At https://www.dennismansker.com/ontheroad.htm, Dennis Mansker has already put up maps of the 4 “trips” recounted in On the Road. At first I just thought it would be interesting to add those as layers to my map of city name mentions. As it turns out, the new layers gave me a clear visual of potentially problematic points.
I included all 4 maps from Mansker’s site and then plotted contemporary driving directions (DD) over them. Looking at the map with all the layers active reminds me of looking at a 2D statistical plot with the median (multiple medians) drawn in. It reduced the number of points I needed to address as potential errors. Any point that fell near the DD lines, I could de-prioritize as likely “good” data. All the points surrounded by space were then easily interrogatable. This way, I discovered that the text file had not been sufficiently cleaned this way — finding a point in Japan, for instance, that corresponded with the Japanese publishing house for this edition. And I was also able to quickly see what cities Kerouac named that were not part of the “travelogue” — where he was not physically present. This could lead to some interesting inquiries.
I really like the idea of automating the process of data generation. Obviously, there are many ways what I did could be improved, not limited to:
- A deep dive into reducing error — i.e. the production of “bad” points
- Adding facilities to take texts as inputs from the person running the program so potentially any text could easily be analyzed and converted
- Adding facilities for looking at other geospatial data in a text
- Improving the text slicing mechanics to get more polished and applicable passages from the text into the map.
- Right now, the algorithm looks up only the first instance of a city name in the text; it would be great if it could pull in all instances (not too hard)
Getting the data and cleaning it for the purposes is a huge issue, one that dominated my efforts. I’ve left quite a bit of bad points in the map for now to illustrate the issues that I faced.
Google Maps is an easy tool with which to get going, but there are some restrictions that I encountered, namely, limited options for visualizing the points. I wanted control over the size of the icons, in particular. I would have used ArcGIS, given its power, but my kml files would not load into it. There is a huge learning curve for ArcGIS — as well as a paywall. In the future, I hope to be able to explore the mapping softwares with a bit more depth and breadth. It really helps, as in most cases, to have a goal/project to use as a vector into these complex softwares in order to begin “learning” them.
Wow, Rob, I’m really impressed. I absolutely love the Guevara Motorcycle Diaries proof of concept. It’s clean, smooth and fluid, and the maps and text combine beautifully to tell the story together. I think you used a contemporary map of Mar del Plata? I wonder if you could use a 1952 map of Buenos Aires and its environs.
The Kerouac map is really good too. The routes you drew move the story he tells into space, and the text excerpts are well placed.

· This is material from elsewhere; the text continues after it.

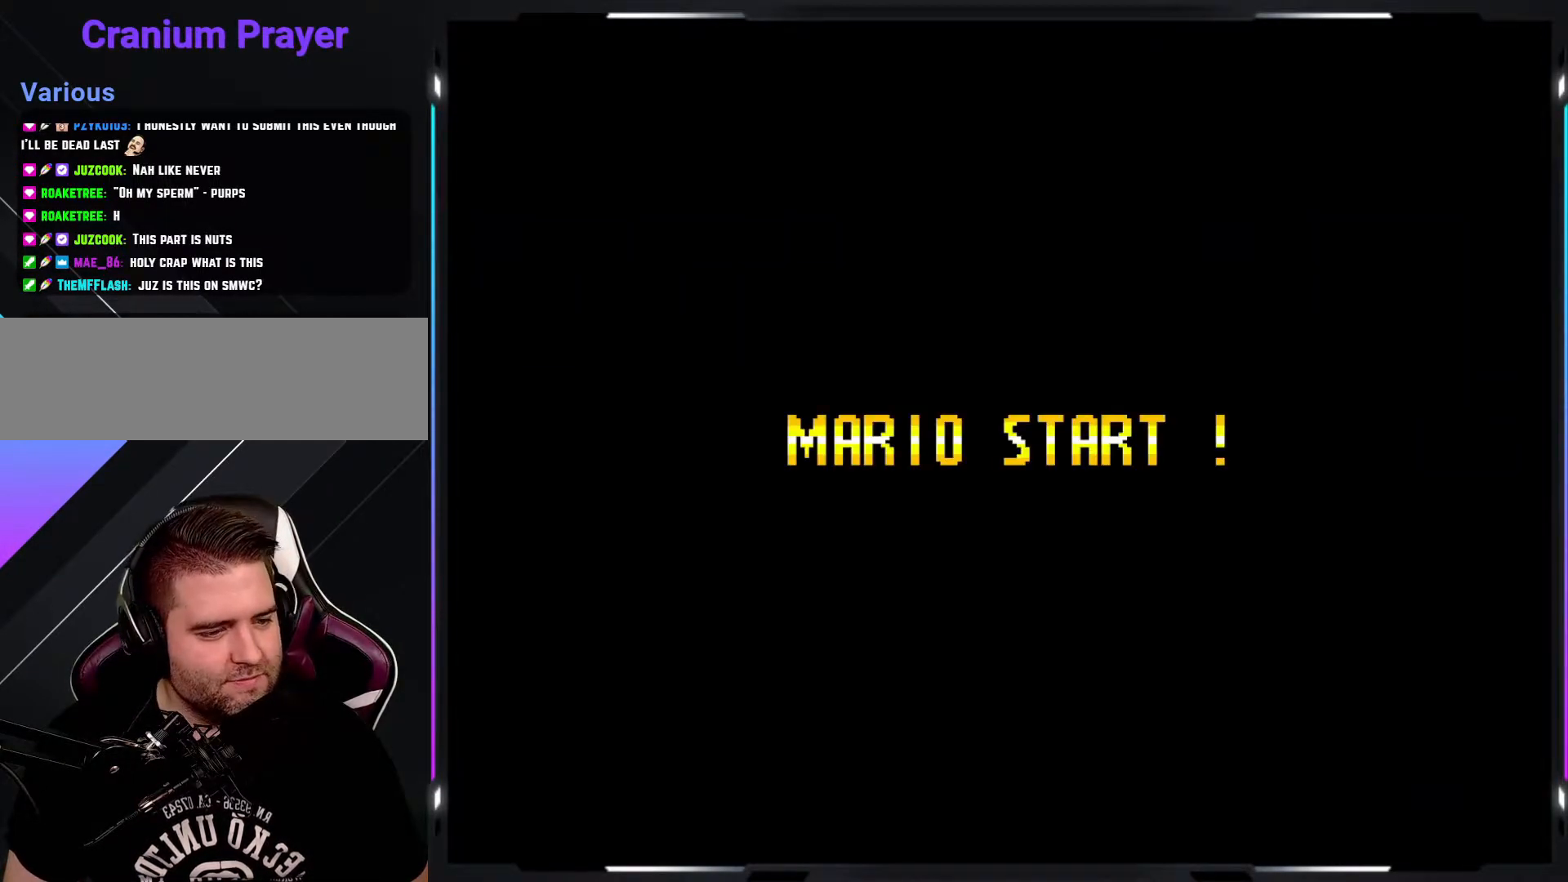
{"buttons": ["B"], "events": [[67, "Y", "up"], [183, "B", "down"], [183, "Y", "down"], [200, "B", "up"], [250, "Y", "up"], [300, "B", "down"], [367, "Y", "down"], [383, "B", "up"], [417, "Y", "up"], [483, "B", "down"]]}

Thank you for sharing your praxis here. I will be referring back to this post when I have a stab at ArcGIS. 🙂
Thanks, Sabina! I’m glad you liked the Motorcycle Diaries proof of concept. It could be really interesting to read a geospatially rich book this way, especially with a map in the mold of what the Hypercities folks are going for. I agree that a layer with the 1952 information on it would have deepened the experience as well.
Rob, thank you for laying out this process in detail! It’s really useful to see where you ran into problems and how you got past them.
I love the idea of comparing your map to another map of On the Road to see which points you flagged that they didn’t.
Rob! I wish I’d seen this praxis post earlier. I plan to use Python for my own text-mining projects soon and your GitHub repository will probably be very helpful for that. (Plus, “On the Road” is one of my favorite novels, so you had me hooked pretty quickly.)
I am always up for working on Python projects, especially text mining, and would be excited to talk to you about what you’re planning if you have the time and inclination.